◆ Instructions to follow ◆
Once you reach the line containing "wrist: (390, 534)", write out that line and every remaining line of the records exactly.

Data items
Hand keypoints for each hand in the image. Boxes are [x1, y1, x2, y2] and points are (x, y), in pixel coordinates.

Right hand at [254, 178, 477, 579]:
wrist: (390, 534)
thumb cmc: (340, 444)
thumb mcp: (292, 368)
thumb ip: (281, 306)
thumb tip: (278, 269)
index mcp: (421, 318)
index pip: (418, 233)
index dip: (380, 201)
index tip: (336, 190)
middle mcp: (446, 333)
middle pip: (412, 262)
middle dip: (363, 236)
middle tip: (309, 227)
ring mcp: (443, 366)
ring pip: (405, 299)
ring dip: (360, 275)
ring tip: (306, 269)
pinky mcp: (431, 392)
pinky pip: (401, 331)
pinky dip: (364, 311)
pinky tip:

◆ Output below ◆
wrist: (390, 534)
thumb cmc: (340, 444)
thumb mcp: (292, 368)
thumb ip: (281, 306)
thumb tip: (278, 269)
index mcp: (421, 318)
index pip: (418, 233)
index dip: (380, 201)
index tip: (336, 190)
middle mcp: (446, 333)
middle pip: (412, 262)
middle dip: (363, 236)
middle tip: (309, 227)
ring mcp: (443, 366)
ring pip: (405, 299)
ring dip: (360, 275)
ring tip: (306, 269)
pinky mcp: (431, 392)
pinky pip: (401, 331)
pinky dip: (364, 311)
pinky tip:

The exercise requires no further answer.